- AIM OF THE EXERCISE -
Output each of the items below word for word, including their answers, and omit the pictures.

- SUPPLIED RECORDS -
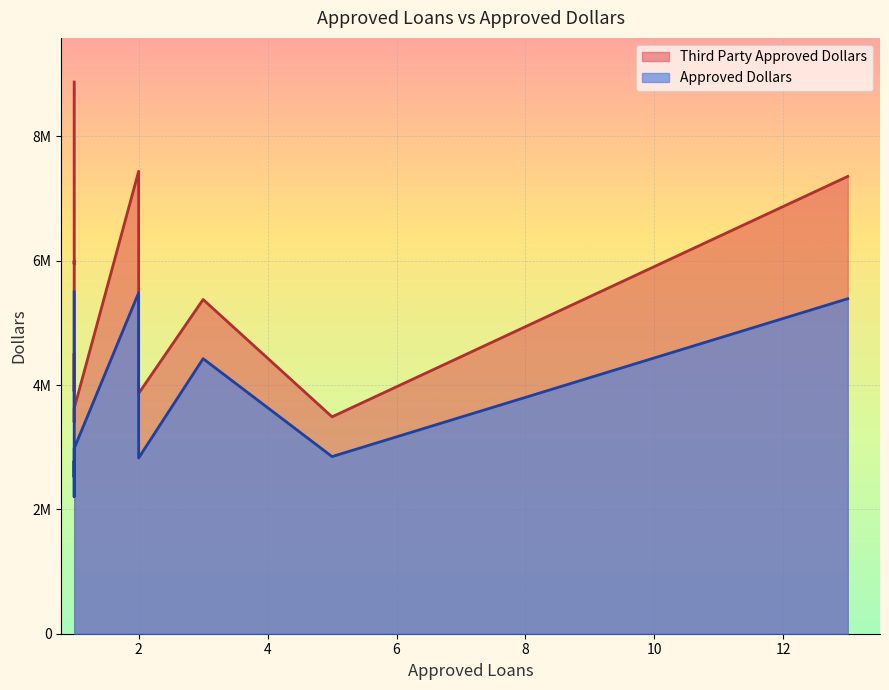

What is the spread (max minus min) of values at 13?

1967478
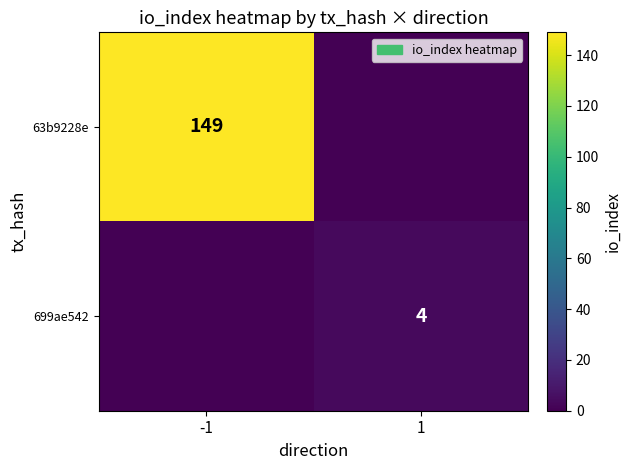

The 63b9228e series shows 81 at -1. True or false?

False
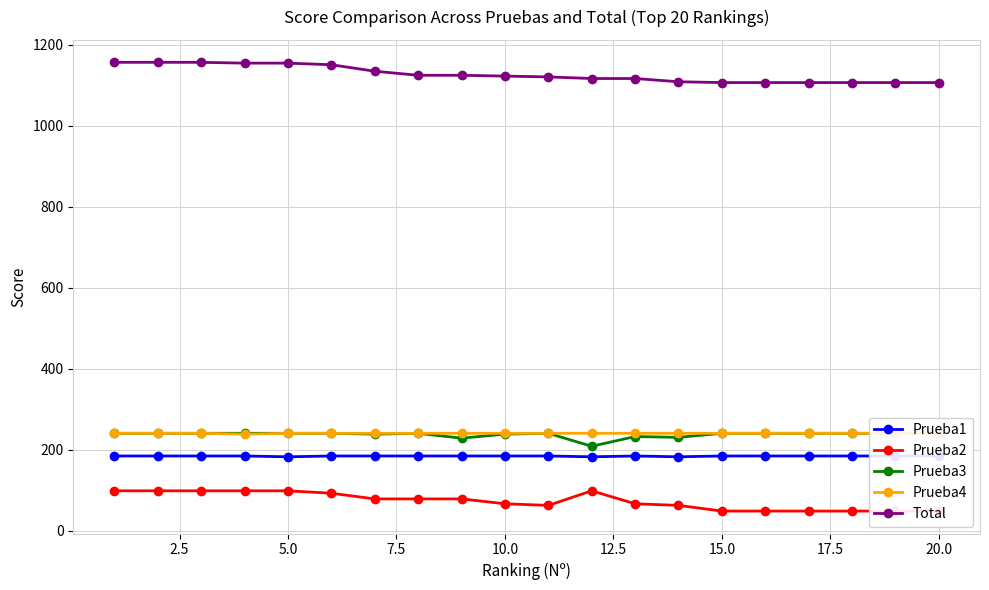

At how many categories does at least one series exceed 788?

20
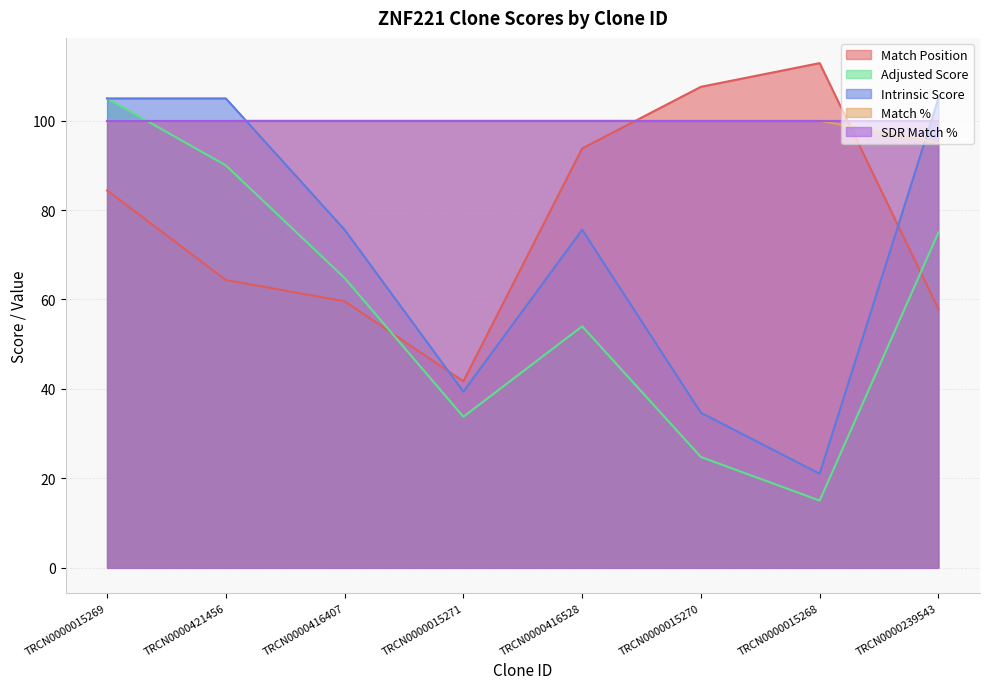

How many distinct data groups are displayed?

5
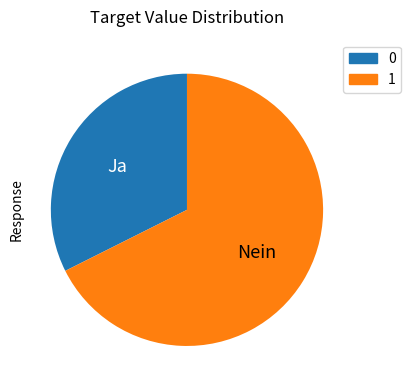

How many slices are in this pie chart?

2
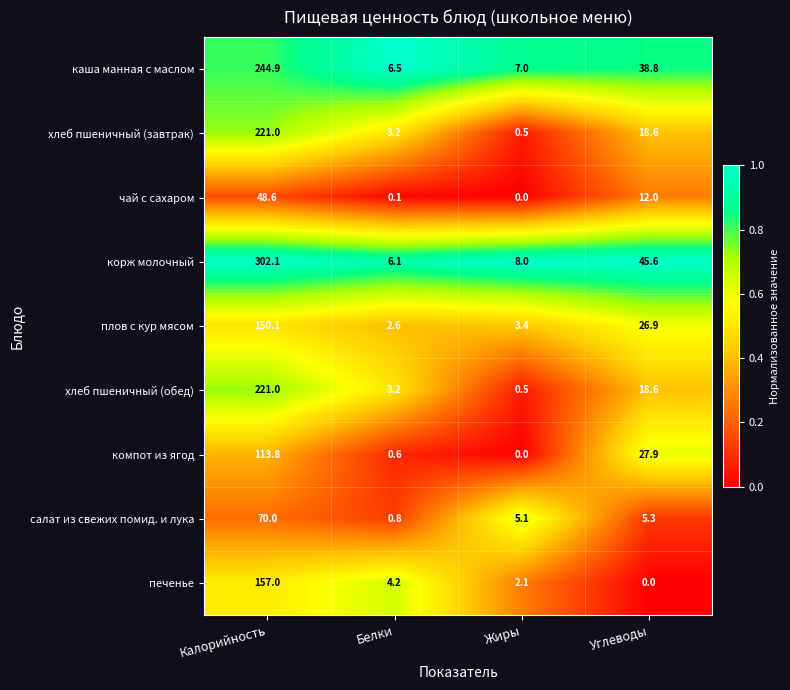

What is the difference between the highest and lowest values at Калорийность?

253.5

- RESULT FOR THIS EXERCISE -
What is the spread (max minus min) of values at 13?

1967478

The 63b9228e series shows 81 at -1. True or false?

False

At how many categories does at least one series exceed 788?

20

How many distinct data groups are displayed?

5

How many slices are in this pie chart?

2

What is the difference between the highest and lowest values at Калорийность?

253.5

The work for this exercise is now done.